#### PROBLEM TO WORK ON:
Would you count how many lines of the entries below include the word "LIST"? Give nothing but the number.

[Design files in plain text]
= = = = = = =

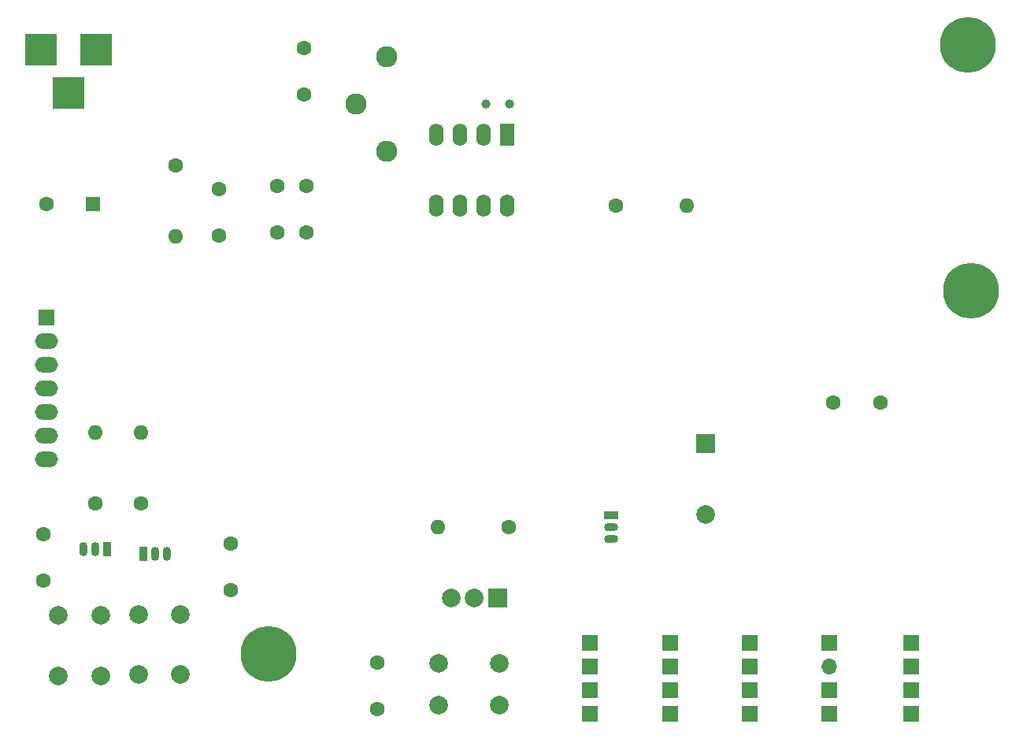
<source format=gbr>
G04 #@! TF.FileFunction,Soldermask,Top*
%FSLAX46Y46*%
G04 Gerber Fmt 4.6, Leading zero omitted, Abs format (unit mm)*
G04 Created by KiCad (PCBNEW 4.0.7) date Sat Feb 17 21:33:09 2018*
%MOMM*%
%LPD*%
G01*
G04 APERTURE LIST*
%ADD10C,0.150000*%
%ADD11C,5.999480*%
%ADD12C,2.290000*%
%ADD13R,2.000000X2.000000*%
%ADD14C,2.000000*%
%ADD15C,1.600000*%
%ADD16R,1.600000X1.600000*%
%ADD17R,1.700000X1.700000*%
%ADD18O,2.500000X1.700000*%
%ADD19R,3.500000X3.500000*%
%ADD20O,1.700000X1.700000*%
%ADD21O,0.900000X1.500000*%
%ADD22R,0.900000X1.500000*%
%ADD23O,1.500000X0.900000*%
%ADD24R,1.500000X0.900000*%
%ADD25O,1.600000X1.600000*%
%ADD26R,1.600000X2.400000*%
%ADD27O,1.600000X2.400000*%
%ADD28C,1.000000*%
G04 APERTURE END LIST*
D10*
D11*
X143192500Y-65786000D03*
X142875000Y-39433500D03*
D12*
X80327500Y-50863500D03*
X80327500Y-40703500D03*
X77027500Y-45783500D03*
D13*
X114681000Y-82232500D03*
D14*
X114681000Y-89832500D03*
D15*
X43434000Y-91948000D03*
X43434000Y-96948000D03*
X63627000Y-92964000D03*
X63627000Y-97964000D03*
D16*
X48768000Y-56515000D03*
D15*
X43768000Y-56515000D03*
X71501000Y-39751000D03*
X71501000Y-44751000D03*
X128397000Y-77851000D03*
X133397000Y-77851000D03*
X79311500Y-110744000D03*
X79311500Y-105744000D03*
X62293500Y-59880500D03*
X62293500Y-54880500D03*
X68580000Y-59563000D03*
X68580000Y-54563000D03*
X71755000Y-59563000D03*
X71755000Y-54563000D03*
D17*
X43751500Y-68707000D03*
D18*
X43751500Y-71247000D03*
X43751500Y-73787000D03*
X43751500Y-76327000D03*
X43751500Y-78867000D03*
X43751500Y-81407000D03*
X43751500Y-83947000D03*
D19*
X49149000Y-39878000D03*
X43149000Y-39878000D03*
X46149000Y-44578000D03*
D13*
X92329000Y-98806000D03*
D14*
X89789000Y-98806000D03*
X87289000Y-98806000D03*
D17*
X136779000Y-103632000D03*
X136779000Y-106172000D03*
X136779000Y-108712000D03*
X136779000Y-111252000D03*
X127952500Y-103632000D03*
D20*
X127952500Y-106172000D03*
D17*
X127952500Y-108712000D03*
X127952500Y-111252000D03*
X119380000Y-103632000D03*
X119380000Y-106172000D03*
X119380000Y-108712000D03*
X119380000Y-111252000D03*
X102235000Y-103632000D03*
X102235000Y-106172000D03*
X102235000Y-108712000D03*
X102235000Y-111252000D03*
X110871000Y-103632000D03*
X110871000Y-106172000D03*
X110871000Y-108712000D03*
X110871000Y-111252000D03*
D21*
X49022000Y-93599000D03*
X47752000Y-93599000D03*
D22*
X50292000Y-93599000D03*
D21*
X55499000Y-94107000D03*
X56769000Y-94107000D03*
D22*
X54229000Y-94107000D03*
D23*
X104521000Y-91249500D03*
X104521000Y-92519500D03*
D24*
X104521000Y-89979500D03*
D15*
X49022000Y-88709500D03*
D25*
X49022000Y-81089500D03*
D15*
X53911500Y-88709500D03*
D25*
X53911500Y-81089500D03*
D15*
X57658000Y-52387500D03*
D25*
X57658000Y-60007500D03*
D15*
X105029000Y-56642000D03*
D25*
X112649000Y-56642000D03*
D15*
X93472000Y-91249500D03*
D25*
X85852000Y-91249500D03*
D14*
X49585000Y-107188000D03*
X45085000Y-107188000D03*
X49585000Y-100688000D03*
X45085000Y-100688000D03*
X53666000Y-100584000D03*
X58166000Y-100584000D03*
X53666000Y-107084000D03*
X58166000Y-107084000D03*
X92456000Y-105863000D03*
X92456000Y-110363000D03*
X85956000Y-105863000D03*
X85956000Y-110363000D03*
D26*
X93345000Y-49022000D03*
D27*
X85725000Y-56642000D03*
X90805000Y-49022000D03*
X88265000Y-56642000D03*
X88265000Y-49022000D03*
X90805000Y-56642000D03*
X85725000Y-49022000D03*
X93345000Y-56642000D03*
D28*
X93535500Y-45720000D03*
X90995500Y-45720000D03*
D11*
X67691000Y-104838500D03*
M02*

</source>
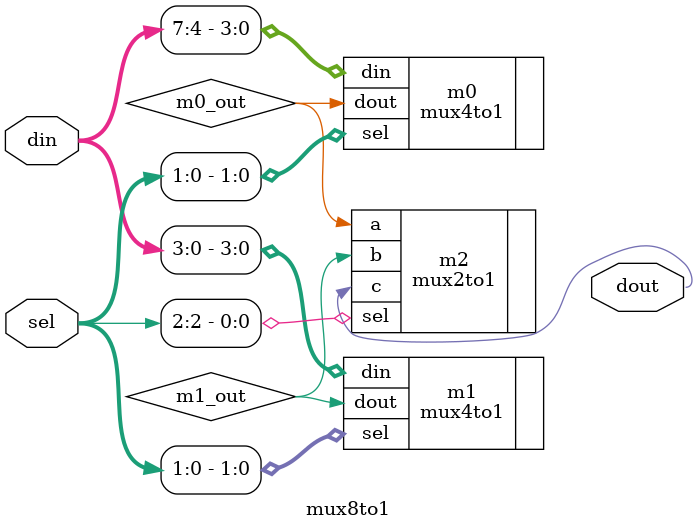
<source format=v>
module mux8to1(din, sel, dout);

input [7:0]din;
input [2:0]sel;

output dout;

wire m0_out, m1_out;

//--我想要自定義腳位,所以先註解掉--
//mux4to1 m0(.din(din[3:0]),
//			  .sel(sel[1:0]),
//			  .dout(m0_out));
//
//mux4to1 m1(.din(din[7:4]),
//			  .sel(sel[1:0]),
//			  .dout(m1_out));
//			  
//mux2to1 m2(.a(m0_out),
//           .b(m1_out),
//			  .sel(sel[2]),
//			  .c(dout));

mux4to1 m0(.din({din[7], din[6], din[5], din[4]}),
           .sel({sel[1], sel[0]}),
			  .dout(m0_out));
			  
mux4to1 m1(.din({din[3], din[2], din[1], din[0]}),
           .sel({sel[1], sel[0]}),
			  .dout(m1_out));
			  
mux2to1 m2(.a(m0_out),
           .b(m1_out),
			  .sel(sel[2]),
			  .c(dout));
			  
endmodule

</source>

= = = = = = =

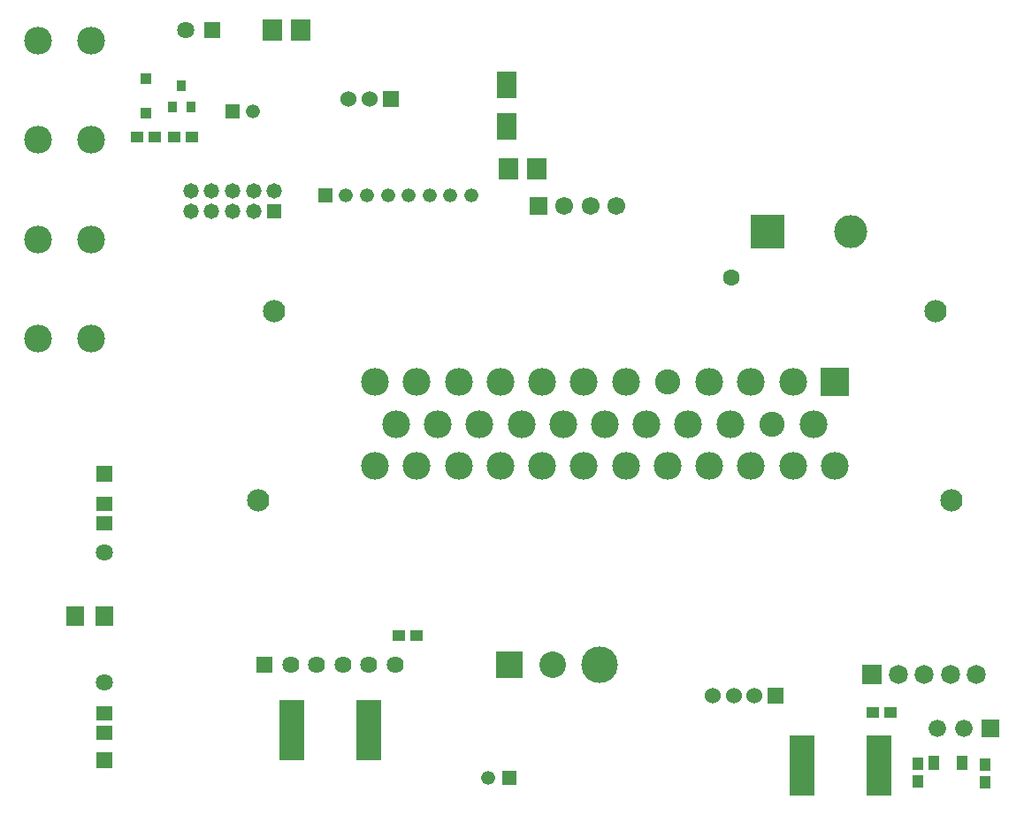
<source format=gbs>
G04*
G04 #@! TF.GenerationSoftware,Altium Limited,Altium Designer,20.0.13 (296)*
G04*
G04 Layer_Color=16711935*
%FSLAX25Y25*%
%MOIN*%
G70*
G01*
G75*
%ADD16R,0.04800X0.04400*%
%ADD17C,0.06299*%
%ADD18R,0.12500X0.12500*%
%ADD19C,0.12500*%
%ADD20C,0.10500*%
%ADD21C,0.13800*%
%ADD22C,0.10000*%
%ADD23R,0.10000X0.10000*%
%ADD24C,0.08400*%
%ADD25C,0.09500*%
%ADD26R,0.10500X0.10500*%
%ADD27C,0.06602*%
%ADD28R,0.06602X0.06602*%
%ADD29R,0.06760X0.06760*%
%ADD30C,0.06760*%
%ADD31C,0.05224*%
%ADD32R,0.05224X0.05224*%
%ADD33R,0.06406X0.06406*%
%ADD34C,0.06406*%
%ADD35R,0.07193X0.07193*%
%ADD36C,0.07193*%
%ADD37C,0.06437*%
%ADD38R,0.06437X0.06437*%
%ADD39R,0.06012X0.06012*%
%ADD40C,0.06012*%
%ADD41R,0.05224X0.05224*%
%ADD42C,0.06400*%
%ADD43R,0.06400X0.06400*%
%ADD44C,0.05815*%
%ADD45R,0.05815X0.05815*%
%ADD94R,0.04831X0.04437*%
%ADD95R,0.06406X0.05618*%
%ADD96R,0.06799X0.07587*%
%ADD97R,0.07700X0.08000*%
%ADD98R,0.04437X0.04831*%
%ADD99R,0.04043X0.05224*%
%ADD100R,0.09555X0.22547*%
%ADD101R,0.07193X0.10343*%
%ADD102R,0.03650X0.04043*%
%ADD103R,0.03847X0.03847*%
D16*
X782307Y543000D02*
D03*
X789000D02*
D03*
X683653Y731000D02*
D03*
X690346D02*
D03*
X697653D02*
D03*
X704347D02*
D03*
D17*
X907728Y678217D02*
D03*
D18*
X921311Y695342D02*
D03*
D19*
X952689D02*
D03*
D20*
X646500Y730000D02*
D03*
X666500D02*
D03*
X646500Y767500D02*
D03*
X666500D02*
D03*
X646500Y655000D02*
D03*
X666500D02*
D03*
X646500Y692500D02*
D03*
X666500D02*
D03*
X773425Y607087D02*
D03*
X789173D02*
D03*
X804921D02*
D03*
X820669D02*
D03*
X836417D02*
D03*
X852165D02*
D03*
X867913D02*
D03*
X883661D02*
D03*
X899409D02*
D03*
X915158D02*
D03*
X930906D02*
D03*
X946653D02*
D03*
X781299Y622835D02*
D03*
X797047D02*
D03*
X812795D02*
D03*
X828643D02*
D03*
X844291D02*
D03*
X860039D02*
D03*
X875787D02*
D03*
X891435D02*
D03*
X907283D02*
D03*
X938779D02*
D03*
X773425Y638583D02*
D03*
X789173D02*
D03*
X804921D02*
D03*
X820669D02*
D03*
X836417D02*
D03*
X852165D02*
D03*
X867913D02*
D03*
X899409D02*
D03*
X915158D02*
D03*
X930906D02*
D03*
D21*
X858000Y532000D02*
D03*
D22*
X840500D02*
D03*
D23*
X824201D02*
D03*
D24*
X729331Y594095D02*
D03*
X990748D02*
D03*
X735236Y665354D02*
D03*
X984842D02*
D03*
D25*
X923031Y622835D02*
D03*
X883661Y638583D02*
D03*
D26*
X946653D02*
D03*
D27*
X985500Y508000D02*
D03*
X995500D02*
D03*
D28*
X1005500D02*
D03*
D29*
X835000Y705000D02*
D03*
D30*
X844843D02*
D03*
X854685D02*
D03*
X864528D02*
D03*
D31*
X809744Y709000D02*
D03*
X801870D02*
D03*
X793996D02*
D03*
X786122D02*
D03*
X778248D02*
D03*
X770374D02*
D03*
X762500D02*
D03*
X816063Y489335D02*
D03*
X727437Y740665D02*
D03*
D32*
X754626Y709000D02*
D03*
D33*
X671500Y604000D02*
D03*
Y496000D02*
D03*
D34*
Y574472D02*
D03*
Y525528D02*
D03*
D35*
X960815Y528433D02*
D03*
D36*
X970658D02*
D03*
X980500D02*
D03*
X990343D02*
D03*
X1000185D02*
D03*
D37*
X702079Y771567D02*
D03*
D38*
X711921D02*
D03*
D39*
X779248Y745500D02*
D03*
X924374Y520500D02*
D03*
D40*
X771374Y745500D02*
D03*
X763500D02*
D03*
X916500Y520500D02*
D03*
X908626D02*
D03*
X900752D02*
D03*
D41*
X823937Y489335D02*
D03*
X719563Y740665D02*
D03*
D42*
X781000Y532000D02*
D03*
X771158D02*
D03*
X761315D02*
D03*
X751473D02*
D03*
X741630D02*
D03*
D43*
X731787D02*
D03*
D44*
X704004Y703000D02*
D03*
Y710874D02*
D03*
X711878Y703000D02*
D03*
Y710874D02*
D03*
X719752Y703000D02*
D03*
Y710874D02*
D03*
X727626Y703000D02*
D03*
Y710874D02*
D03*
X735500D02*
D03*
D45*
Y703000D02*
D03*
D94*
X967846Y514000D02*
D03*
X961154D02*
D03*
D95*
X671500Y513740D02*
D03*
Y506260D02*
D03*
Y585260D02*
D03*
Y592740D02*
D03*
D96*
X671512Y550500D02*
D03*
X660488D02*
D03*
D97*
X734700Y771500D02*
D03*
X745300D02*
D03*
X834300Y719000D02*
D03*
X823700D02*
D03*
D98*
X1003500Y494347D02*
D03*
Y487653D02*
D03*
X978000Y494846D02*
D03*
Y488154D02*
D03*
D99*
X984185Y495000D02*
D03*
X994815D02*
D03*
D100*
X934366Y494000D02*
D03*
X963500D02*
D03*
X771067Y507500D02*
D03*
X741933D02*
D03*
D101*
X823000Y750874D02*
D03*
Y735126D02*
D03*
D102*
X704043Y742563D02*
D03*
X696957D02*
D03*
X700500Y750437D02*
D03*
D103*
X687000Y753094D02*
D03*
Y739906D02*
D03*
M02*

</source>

= = = = = = =

#### EXPECTED OUTPUT:
2